Olgunluk, efendilik bir yere kadar…
Gazeteciye SUS diye baskı kurmak bir yere kadar…
Benim haberime yer ver eleştiri haberi istemem demek bir yere kadar..
Yada KAMU adına yapılan haberlerden nema çıkartılması bir yere kadar..
Sabır taşı olsan çatlarsın diye bir söz vardır..
Ülkede yaşananlar, KARABÜK Ölçeğinde ki vurdumduymazlık hayatın akışın da ki samimiyetsizlik ile samimiyet çizgisinde kalabilmek de bir yere kadar..
Ahlaksızlığı, haramı hayatın en renkli projesi sayanlar, kendilerini bekleyen trajedik son hesabına dahil etmiyor ve hesap sorulmayacağını sanarak bir kez daha yanılıyorlar…
Nerede kaybettik yaşam sevincini bilmiyoruz ama kayıp ilanları ile eski güvenli huzurlu günlerimizi arıyoruz…
Ülkede Kadınlar, Çocuklar, Gazeteciler yaralı kuşlar gibiler, İyi halden indirim almak isteyen sessiz bir çoğunluk tarafından seyrediliyorlar..
Nasıl bir aşı yapıldı ve tuttu bilim adamlarının bile nutku tutuldu, dostluk, saygı, sevgi bağları kurutuldu, kolay yoldan elde edilen “popülerlik” saygınlığı solladı. Para her kapıyı açınca namus kavramı kalmadı, güven duygusu sıfırlandı.
Bakın caddelerde yürüyenlere kavga çıkarmak için bir bakış yeterli oldu, SEN BANA NİYE BAKTIN, SEN KİMSİN ile başlayan aymazca kavgalar moda oldu…
Vurmak kırmak eyleminde vahşileşmeyi sever olduk.
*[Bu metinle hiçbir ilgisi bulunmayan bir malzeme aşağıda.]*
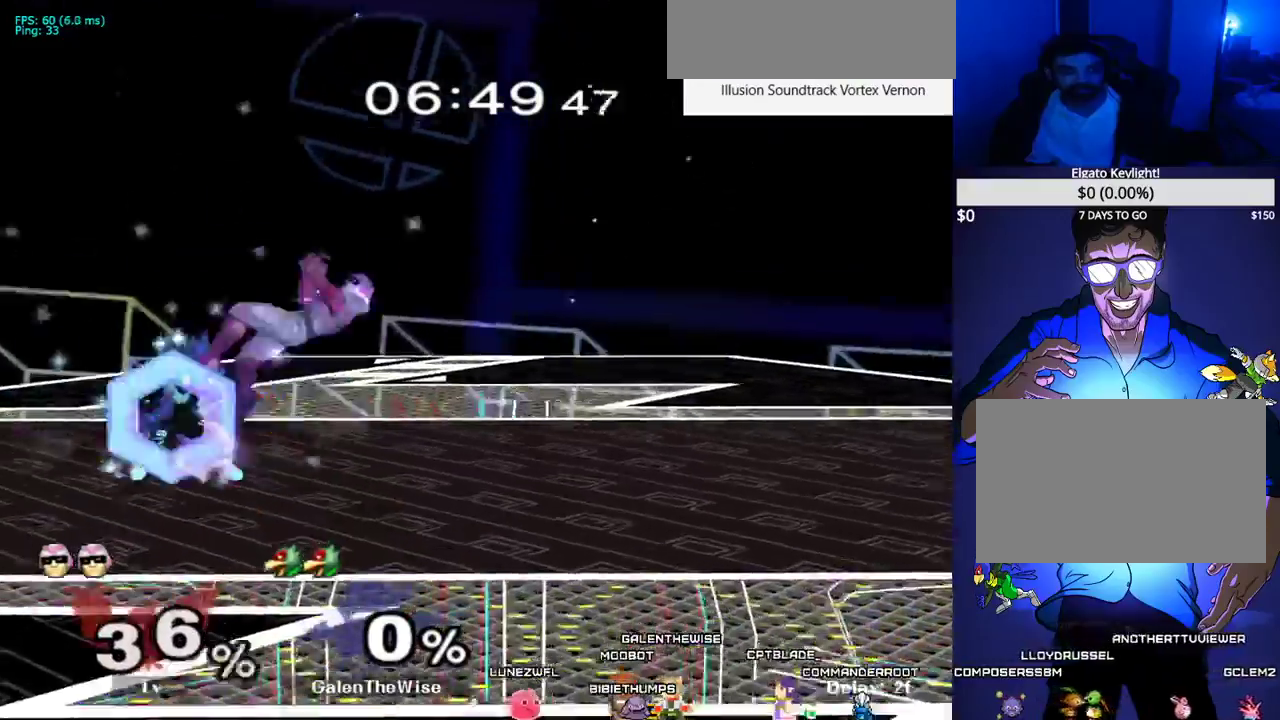
{"buttons": ["DPAD_RIGHT"], "events": [[33, "DPAD_LEFT", "down"], [33, "R1", "down"], [50, "Y", "up"], [150, "DPAD_DOWN", "up"], [150, "R1", "up"], [167, "DPAD_LEFT", "up"], [250, "DPAD_RIGHT", "down"], [367, "X", "down"], [417, "X", "up"]]}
Dedik ya bize ne yaptılarsa yaptılar aşı tuttu.
Artık ne verirsen ELİNLE O gelir seninle madundayız..
Birde ORHUN Anıtlarının bilmem kaç kez yazdığımız o meşhur satırların zifiri karanlığında..
Ne demiş ORHUNLAR..
“İktidara Gelirken Dostları ile Geldiler..
İktidardayken DÜŞMANLARI ile Dost Olmaya Çalıştılar…
İktidardan düştüklerinde, YANLARINDA DÜŞMANLARI Yoktu Ancak,
Dostları da Kalmamıştı..”
Yazımızdan alınacak hassasiyeti gösterecek, Siyasiler, Bürokratlar, İş İnsanları, Dostlar, Gazeteciler velhasıl Baylar, Bayanlar, Kulağınıza bizden KÜPE olsun..
Gün doğmadan neler doğar…! Bugün yediğiniz HURMALAR gelir sizi Tırmalar…
Biz kimleri gördük DÜN EFE Bugün ofisinde küfe…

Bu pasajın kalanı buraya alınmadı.